I call this the rise of spectacle in games. Positive feedback, chain reactions, and combos inundate players as they produce input only loosely connected to the specifics of the stimulus they're recieving. Those chains and combos are not events the player would or could have predicted, but they are flattering. This traits is rampant in newer games. And it's not just in games responding to these technical features. No one has ever, in the history of the world, accidentally cleared 4 lines in Tetris at once without knowing they were doing it , but it's rare game of Bejeweled that doesn't feature a chain reaction that the player didn't anticipate, especially with blocks dropping on screen mid-combo. It's the rare player who accidentally wins a level on The Incredible Machine without understanding that they're going to, but it happens constantly in Angry Birds, where arbitrarily hurling birds and seeing the result is core to the fun.
Don't get me wrong. These new features do open up doors for the exploration of new types of games. And that's great! But I resist viewing them as blanket progress, rather than new tools in our toolkit.
9. Precision vs Accuracy
In 11th grade chemistry, you might've been taught the distinction between accuracy and precision. In the context of measurement, accuracy is how close your measurements are to the actual value you're measuring. Precision is how close your measurements are to each other. You can have accurate measurements that are closer to the actual value than they are to each other. You can also have precise measurements that aren't close to a true value. The hallmark of accuracy is it's true to life. The hallmark of precision is it's predictable and repeatable.

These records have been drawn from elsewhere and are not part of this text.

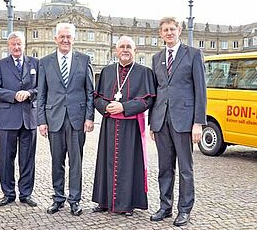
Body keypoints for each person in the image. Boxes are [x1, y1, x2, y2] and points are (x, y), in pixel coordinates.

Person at [149, 17, 207, 226]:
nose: (169, 33)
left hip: (184, 121)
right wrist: (152, 124)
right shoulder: (156, 58)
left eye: (172, 29)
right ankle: (165, 207)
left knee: (185, 168)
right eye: (165, 30)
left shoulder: (193, 54)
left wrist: (198, 123)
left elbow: (200, 90)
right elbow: (155, 92)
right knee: (165, 168)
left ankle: (184, 210)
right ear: (160, 33)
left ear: (179, 30)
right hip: (162, 121)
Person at [91, 36, 156, 216]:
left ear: (135, 51)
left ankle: (128, 204)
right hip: (110, 124)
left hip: (131, 127)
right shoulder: (107, 71)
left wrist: (124, 107)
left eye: (129, 47)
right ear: (116, 50)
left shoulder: (144, 72)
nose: (125, 50)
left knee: (130, 165)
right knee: (106, 162)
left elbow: (148, 99)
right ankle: (104, 201)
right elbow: (96, 97)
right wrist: (106, 107)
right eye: (122, 47)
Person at [37, 22, 95, 216]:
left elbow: (89, 92)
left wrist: (89, 117)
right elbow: (41, 94)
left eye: (68, 37)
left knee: (76, 162)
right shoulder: (45, 62)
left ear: (73, 39)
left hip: (77, 119)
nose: (65, 40)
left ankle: (75, 200)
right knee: (57, 161)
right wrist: (41, 121)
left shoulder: (84, 60)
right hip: (54, 118)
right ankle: (58, 198)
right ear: (56, 39)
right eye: (62, 36)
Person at [0, 31, 38, 207]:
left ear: (24, 45)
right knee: (6, 158)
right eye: (13, 44)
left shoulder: (35, 63)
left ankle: (26, 194)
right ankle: (8, 193)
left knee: (27, 158)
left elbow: (42, 88)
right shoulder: (1, 65)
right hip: (8, 118)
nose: (16, 47)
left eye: (19, 44)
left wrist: (30, 93)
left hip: (29, 118)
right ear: (8, 46)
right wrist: (13, 95)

The transitions I list above are moves to "get closer to the real world". They improve accuracy. In real life, things are 3D, they mostly aren't on grids, orientation is analog rather than discrete, and movement is governed by complex physics and inertia rather than simple math equations. Developers keep pushing the limits of real-world accuracy in games further and further out. But the consequence is less predictability and repeatablility in games and thus, ultimately, less precision.